Text provided:
## begin
From: jor...@google.com [mailto:jor...@google.com] On Behalf Of Jeremy Orlow
Sent: Thursday, August 12, 2010 2:18 AM

>> I think we should first break down the use cases and look at how many of 
>> them just need _a_ sort order, how many of them a per-database sort order is 
>> ok, and how many of them would need something finer grained (like a per-key 
>> ordering).

That's reasonable. What I was thinking is that any case where you'll use the 
order of items in a store/index to display things to the user (e.g. a list of 
contacts) you'd want the items to be in proper order  for the user's language. 
That will not only match users' expectations but also match other applications 
(or even other parts of the UA) that display data based on the current OS 
language or the users' choice of language. 

That covers a very broad spectrum of scenarios that need language-specific sort 
order. 

I find it unlikely that a single web app will need more than one language per 
database (or even per origin/OS account), given that most applications operate 
in a single language at any one point in time.
## end
Supplied entries:
## begin
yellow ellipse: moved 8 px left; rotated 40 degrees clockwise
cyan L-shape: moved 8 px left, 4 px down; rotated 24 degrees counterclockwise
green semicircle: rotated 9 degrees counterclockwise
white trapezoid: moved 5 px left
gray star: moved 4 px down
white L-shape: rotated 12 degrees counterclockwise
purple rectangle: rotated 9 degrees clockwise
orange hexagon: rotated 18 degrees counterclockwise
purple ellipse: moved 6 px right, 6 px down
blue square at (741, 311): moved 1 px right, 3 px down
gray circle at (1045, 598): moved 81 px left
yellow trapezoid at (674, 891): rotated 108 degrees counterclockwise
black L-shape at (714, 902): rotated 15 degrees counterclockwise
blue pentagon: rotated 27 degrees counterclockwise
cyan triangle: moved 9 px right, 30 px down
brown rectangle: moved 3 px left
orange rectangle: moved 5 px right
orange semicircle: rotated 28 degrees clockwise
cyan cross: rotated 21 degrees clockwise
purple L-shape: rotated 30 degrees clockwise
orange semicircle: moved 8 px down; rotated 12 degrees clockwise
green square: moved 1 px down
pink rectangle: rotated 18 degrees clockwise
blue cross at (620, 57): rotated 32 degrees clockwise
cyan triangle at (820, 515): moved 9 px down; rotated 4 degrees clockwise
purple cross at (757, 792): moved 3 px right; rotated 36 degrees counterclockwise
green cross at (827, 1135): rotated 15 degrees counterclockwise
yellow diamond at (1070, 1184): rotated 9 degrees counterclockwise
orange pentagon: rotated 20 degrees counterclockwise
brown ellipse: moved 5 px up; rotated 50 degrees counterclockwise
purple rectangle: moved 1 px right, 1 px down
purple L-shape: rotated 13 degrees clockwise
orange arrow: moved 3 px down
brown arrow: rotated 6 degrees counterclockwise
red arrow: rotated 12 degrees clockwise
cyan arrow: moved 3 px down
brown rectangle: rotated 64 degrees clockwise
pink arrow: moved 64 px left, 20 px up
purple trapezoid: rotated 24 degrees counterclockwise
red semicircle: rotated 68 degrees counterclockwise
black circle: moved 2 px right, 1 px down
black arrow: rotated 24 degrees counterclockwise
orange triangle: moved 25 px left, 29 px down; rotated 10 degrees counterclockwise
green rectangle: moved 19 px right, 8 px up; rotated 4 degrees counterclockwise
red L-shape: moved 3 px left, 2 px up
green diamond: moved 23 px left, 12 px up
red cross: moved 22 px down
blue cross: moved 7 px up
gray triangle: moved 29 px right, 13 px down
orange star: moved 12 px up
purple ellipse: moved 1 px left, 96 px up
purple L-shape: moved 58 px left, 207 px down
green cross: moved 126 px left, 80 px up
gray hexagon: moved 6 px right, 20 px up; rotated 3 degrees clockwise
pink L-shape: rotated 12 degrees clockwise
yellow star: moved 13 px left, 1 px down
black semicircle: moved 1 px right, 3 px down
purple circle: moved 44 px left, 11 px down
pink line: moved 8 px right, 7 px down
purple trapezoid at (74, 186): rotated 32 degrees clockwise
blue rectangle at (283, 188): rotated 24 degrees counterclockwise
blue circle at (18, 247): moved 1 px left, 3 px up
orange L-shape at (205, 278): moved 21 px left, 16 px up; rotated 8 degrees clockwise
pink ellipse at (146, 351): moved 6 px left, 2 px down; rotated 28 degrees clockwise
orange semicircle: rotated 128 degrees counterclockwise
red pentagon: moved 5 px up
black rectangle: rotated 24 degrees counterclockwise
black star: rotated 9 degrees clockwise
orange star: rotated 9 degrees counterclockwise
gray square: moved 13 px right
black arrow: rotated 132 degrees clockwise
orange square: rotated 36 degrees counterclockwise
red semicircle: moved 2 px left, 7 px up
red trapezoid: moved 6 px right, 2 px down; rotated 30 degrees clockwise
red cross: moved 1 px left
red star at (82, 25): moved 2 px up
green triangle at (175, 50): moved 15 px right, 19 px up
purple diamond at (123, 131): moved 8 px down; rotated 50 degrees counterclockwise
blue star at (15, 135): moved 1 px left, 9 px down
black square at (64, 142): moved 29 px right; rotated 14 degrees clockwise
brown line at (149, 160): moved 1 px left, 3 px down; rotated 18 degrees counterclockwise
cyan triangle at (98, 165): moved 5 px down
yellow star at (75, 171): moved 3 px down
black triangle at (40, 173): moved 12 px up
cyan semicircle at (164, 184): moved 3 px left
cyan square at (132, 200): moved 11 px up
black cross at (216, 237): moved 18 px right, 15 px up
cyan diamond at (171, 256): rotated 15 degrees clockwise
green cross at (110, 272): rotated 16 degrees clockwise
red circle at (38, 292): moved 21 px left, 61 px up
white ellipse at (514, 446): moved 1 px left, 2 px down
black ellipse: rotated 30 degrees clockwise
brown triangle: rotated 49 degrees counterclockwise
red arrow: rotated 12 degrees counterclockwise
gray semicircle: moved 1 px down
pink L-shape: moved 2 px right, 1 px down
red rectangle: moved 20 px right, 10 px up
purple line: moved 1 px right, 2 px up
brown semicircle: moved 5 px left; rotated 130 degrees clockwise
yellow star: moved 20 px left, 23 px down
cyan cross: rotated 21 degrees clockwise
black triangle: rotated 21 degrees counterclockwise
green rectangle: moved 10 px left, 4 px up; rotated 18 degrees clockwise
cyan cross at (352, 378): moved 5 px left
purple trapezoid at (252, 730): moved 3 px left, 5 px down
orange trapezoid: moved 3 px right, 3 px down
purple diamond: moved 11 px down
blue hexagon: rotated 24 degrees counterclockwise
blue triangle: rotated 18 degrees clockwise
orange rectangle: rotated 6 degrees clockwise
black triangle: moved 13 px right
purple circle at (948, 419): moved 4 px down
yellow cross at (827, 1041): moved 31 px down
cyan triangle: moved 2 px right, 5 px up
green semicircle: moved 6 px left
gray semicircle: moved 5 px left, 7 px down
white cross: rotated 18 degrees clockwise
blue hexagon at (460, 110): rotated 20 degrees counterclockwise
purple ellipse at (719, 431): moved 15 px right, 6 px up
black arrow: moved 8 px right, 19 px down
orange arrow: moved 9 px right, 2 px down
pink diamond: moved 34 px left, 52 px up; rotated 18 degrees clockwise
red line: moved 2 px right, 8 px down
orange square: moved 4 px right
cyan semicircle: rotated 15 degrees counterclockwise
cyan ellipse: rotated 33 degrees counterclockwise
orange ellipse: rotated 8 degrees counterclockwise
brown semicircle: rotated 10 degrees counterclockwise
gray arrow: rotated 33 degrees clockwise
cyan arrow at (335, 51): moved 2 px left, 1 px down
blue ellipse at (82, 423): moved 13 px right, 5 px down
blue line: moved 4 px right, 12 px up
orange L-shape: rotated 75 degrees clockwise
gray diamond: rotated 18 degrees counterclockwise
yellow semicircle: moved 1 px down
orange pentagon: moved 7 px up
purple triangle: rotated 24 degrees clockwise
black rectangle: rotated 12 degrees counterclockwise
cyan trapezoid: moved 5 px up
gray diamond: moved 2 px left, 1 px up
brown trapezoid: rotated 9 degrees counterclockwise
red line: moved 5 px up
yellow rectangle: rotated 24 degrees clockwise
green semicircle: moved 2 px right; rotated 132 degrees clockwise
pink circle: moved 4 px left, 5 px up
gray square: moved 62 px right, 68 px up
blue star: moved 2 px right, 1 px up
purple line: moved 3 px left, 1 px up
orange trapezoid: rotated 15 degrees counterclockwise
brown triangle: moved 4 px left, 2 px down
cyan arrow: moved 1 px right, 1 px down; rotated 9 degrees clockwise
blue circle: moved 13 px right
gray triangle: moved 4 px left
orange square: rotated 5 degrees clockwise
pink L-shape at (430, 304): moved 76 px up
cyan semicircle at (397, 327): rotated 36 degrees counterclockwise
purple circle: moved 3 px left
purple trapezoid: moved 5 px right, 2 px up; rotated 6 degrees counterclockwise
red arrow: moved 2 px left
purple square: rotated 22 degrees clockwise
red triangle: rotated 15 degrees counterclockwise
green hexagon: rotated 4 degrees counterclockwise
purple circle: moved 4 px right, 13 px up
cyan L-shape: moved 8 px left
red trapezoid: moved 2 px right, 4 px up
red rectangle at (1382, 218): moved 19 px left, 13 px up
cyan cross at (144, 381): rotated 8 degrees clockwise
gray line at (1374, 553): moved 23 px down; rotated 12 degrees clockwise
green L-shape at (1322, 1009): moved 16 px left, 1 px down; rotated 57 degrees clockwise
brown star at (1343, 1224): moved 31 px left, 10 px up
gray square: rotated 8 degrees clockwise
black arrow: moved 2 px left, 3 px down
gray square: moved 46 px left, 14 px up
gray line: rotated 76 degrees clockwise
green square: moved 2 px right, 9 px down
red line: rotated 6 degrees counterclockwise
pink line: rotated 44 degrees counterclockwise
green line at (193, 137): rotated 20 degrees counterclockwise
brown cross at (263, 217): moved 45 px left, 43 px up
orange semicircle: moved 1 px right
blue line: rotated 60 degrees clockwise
## end
Set problem 1: In the sort-order email, what example does the writer give of displaying data from a store or index to the user?
Set problem 2: Continue the sort-order email after its last sentence.

Reply 1: A list of contacts.

Reply 2:
>> Are there work-arounds for getting an UCA ordered data structure to hold 
>> data other language's order?  For example, I could imagine it'd be possible 
>> to do some sort of encode step on the data before insertion (and decode on 
>> removal) that would make UCA work.  I have no idea, but if such algorithms 
>> existed and were well understood, then it'd definitely make me lean towards 
>> punting language specification to v2.

I'm not sure I understand this paragraph. "UCA ordered" may not mean much more 
than just ordering using a binary collation if the language is not specified. 
While this is typically not an issue in English, in other languages this 
introduces a varying level of deviation from users' expectations. Given that 
different languages have conflicting rules for collation, I'm not sure how this 
can be generalized independently of the language. Even in the UCA specification 
[1] the aspect of input language is mentioned as the most important feature of 
collation.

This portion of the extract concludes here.